The average current tax rate on soda is about 3 percent, though many states are contemplating further increases. The paper was published this week in the journal Contemporary Economic Policy.

Soft drinks have come under increased scrutiny in recent years as a source of obesity in children as well as adults and as a contributor to a range of chronic diseases such as diabetes and heart complications. As a result, many states are turning to a “sin” tax to combat steadily growing rates of consumption. Similar approaches have been used—with generally effective results—on tobacco and alcohol.

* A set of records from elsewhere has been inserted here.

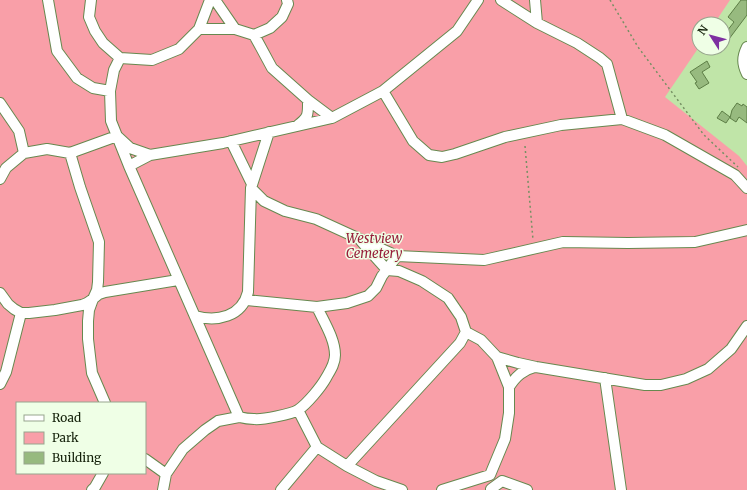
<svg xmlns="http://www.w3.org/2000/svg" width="747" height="490" font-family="Merriweather,serif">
	<rect width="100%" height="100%" fill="#c0e5a8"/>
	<path fill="#f99fa8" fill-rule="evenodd" d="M0,0H730L714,24H699V47L665,97L739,156L747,166V490H0ZM17,403H145V473H17Z"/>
	<path fill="#97ba7f" stroke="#5d7e46" d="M741,0H747V15L723,47V28L727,31L734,22L728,17Z
		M707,61L710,67L702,72L709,83L699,89L695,83L697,82L690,72Z
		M737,103L742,106L743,104L747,107V123L739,117L736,122L730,118L732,110Z
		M722,111L730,117L726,123L717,118Z"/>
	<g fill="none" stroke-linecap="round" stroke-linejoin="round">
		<defs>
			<path id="minor" d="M48,0L57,51L77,78L93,88L110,91
				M91,0L89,17L95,31L103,43L120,58
				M215,0L235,29
				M501,0L537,23L577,43L600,58L607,64L622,119
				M535,0L537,23
				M199,29H235L254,35L270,28L282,17L288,4L287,0
				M254,35L259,44L272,68L308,100L332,118
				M747,47C742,57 742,64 747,74
				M383,91L413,141L429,155L442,157L455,154L505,137L561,125L622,119L665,135L735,175L747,188
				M0,103L19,131L24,153
				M298,125C309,117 308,114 308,100
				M231,141L252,184
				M129,166L111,121L110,91L114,70L120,58L152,60L179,49L199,29L210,0
				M0,179L6,168L24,153L47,149L70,153L117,136L130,148L150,155
				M251,188L264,201L285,211L316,219L397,256L484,260L563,242L628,243L695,242L747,230
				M361,241L387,270L399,271L422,281L448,298L461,317L466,332L481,340L497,357L509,387V413L505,439L490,475L442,490
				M0,293L8,304L14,309L21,313H29L55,310L82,305L87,303L93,299L97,290L98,282L99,242L80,187L70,153
				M247,300L317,307L347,303L368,296L376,288L382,276L397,256
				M195,316C217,322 242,317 248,292L251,188L269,132
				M497,357L518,363L536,367L645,385H661L686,379L708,369L731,349L747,326
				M605,378L621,490
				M0,384L6,372L21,313
				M509,387C516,376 523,370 535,367
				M105,403L92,373L88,339V321L89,310L93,299L99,294L105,292L178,280
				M298,410L317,447L347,466L460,343L466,332
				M239,417C243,418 249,419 254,419C262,420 292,414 298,410C307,404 321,387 326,378C330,371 335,364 335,355C335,339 324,322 317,307
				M145,459L166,474L183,449L205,430L218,421L239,417L129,166L150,155L223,143L332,118L383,91L457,31L478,0
				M347,466L376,481L402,490
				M491,489L502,481L527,490
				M92,490L95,487L103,473
				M163,490L166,474
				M281,490L317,447"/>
		</defs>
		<use href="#minor" stroke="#67884f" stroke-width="12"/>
		<path stroke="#759063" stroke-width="1.5" stroke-dasharray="2 3" stroke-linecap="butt" d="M610,0L638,47L704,135L738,167
			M525,146L533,240"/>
		<use href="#minor" stroke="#fff" stroke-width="10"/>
	</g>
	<g text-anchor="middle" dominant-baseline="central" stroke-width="3" stroke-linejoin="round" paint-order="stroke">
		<g font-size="13" font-style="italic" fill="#971e3a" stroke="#efffe6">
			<text x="374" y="238">Westview<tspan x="374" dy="15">Cemetery</tspan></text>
		</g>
	</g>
	<rect x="16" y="402" width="130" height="72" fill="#efffe6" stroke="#97a58d"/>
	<rect x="24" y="415" width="20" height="6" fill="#ffffff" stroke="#97a58d"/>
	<text x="52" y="422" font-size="12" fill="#121f08">Road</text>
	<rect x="24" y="432" width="20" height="12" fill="#f99fa8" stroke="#97a58d"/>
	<text x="52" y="442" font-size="12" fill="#121f08">Park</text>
	<rect x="24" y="452" width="20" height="12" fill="#97ba7f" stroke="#97a58d"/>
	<text x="52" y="462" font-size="12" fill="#121f08">Building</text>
	<g transform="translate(711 36) rotate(306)"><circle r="19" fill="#efffe6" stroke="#97a58d"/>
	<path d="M0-3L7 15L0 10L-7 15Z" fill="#7e30a1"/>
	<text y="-6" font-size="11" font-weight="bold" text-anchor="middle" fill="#121f08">N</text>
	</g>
</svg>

Fletcher, along with David Frisvold of Emory and Nathan Tefft of Bates, analyzed the impact of soda taxation on BMI in various states from 1990 to 2006. Their results indicated that soda taxation has a greater BMI effect on those with lower incomes and that the result is more pronounced for females, middle-aged and older individuals. In all cases, though, the effects on obesity were very small.

Fletcher said one reason that soda taxation may have limited results on BMI is because there are so many alternative beverages with similar calories content available to consumers. Another issue with soft drink taxation is that it will likely disproportionately affect the poor.

“Our research team is currently examining whether taxes may lower consumption and weight for children. Like the results for adults, we are finding small reductions in weight for children, but they are drinking more milk and less soda due to the taxes, which likely increases health,” he said.

The study was funded by the Robert Wood Johnson Foundation.